L'installation des citi bikes, qui vont transformer habitudes de circulation et paysage urbain, n'a cependant pas été sans grincements de dents, certains New-Yorkais n'appréciant guère de voir disparaître leur place de parking, d'autres dénonçant des bornes jugées inesthétiques.

Un peu de temps pour s'adapter

Et le débat a fait rage sur le risque de cette nouvelle cohabitation entre voitures et vélos, dans une cité qui n'est pas connue pour sa patience.

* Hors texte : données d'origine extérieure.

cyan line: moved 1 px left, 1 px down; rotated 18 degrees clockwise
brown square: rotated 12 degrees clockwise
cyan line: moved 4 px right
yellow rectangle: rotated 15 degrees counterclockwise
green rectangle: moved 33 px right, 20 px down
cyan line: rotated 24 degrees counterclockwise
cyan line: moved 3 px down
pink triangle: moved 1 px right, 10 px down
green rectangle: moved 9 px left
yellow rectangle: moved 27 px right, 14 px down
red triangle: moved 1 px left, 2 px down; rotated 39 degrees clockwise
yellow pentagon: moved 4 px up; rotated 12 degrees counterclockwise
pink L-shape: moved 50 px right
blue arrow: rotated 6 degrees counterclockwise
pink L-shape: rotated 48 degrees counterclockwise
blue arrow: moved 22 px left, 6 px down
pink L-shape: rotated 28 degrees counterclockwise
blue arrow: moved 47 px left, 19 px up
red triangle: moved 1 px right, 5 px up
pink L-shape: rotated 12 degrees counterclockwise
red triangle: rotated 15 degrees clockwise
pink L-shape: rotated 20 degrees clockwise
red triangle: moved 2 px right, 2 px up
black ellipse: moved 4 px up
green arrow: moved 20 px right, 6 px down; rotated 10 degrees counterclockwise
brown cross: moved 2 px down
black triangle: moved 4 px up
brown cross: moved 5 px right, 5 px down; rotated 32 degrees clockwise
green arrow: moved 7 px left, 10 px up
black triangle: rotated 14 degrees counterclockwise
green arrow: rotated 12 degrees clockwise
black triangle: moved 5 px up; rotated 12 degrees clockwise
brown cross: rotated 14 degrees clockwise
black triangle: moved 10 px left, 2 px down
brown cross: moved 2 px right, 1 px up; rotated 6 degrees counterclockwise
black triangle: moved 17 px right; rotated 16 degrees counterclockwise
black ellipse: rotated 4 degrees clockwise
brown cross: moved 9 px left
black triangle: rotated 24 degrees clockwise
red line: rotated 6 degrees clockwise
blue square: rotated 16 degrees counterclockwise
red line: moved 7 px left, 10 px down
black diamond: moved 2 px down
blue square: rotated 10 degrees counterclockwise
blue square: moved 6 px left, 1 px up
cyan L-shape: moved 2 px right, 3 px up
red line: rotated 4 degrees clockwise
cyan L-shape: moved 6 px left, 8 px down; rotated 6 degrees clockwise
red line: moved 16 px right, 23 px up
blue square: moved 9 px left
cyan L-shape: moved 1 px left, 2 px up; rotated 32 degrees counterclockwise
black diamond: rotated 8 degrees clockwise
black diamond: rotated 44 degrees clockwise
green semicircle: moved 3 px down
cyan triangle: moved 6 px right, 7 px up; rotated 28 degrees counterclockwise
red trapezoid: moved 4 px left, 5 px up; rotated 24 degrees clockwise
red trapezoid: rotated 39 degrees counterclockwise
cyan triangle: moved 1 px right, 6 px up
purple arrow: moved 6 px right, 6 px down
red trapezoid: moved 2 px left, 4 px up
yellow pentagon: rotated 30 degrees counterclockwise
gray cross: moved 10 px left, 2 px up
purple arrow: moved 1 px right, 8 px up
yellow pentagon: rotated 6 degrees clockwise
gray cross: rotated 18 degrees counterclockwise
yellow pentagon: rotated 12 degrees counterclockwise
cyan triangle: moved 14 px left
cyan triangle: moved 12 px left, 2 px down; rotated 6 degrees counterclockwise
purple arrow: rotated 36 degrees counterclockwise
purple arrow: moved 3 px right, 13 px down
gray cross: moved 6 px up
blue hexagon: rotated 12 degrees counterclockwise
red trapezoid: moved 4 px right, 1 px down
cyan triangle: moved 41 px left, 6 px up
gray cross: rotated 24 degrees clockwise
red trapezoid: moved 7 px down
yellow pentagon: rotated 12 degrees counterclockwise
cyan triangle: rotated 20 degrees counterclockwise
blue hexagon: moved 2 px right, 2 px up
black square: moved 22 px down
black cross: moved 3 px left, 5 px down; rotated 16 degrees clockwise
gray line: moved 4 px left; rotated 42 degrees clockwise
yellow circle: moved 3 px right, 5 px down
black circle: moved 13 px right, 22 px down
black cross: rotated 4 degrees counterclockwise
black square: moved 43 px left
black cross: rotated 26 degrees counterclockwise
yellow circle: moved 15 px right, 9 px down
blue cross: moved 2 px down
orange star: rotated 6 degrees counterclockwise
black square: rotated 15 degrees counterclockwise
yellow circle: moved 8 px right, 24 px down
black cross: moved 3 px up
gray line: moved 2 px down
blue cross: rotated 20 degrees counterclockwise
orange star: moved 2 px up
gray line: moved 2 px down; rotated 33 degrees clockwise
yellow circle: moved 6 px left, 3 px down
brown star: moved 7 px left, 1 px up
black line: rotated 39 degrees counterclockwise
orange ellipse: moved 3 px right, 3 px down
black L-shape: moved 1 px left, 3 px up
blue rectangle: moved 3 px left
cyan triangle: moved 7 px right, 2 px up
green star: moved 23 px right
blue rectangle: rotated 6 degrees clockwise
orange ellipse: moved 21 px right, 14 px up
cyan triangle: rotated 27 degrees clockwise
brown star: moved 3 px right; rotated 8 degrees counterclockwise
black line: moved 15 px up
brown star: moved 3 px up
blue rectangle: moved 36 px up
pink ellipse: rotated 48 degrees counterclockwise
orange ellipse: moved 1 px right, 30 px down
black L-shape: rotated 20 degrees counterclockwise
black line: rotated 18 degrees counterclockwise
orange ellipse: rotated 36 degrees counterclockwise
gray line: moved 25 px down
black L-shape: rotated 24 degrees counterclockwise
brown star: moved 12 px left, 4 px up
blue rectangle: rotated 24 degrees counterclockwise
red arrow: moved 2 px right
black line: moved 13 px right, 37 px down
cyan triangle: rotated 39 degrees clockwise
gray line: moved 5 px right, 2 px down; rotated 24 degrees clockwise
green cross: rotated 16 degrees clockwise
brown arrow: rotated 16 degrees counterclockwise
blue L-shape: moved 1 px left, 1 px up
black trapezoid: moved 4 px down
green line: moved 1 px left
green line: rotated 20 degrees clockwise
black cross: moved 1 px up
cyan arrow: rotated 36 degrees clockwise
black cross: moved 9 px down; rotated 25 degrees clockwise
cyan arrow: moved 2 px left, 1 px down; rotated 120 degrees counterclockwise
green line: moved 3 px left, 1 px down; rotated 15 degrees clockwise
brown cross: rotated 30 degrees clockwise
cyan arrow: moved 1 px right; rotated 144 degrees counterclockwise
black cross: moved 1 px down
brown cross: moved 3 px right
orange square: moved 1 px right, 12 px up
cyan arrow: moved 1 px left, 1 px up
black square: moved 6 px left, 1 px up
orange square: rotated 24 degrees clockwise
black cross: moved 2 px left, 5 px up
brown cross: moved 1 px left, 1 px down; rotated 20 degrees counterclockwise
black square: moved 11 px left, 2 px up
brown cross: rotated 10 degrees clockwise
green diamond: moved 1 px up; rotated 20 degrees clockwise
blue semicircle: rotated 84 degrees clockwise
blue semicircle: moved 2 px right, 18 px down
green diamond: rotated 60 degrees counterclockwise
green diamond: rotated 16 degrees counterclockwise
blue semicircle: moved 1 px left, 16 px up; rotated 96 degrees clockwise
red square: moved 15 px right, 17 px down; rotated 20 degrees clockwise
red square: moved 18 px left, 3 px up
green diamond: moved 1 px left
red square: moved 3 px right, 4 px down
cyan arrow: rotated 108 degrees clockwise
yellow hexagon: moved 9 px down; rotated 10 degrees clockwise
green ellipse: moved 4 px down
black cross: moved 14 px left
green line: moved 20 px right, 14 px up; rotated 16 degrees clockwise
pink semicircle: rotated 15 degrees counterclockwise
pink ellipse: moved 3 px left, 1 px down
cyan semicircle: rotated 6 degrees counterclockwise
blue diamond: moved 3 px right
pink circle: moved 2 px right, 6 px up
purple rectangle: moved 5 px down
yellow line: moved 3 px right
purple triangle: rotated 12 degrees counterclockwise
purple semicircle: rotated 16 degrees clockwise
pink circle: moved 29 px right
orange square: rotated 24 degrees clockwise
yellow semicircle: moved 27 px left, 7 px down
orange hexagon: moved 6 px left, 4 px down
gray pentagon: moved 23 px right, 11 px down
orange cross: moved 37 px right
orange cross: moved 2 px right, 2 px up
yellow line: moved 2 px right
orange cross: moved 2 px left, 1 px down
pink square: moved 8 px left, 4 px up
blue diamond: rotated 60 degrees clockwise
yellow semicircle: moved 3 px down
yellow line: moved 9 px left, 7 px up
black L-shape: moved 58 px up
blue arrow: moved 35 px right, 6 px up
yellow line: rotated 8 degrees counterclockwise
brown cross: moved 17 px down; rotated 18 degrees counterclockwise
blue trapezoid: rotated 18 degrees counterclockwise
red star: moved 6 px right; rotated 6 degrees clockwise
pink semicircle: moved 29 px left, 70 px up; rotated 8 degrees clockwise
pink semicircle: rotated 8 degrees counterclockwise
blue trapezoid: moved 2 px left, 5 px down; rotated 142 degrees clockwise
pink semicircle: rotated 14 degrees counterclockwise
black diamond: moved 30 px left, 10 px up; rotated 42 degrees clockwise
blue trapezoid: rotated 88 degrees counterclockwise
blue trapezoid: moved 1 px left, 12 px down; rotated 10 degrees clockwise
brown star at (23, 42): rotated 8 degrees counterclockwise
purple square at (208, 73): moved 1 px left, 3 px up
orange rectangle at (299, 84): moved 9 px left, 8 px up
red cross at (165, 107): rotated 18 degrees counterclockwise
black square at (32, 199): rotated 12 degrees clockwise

Le maire Michael Bloomberg, inaugurant lundi le programme en compagnie de l'adjointe aux transports Janette Sadik-Khan a reconnu qu'il faudrait "un peu de temps aux conducteurs et passants pour s'habituer à ces milliers de vélos en plus dans les rues", et a recommandé la prudence aux cyclistes.

Le principe est le même que dans la plupart des villes ayant adopté ces dernières années ce mode de transport: l'amateur prend un ticket à la journée, à la semaine, ou un abonnement annuel, pour des trajets gratuits limités à 30 ou 45 minutes, payants au-delà.

Le programme devait initialement être lancé en juillet 2012 mais avait dû être repoussé à deux reprises, d'abord en raison d'un problème de logiciel, ensuite en raison de l'ouragan Sandy qui avait inondé certains équipements en octobre dernier.

De très nombreuses villes dans le monde ont adopté ces dernières années ce mode de locomotion, parmi lesquelles Paris, Montréal, Londres, Barcelone, Tel Aviv, Washington, Melbourne, Milan, Stockholm ou Séville.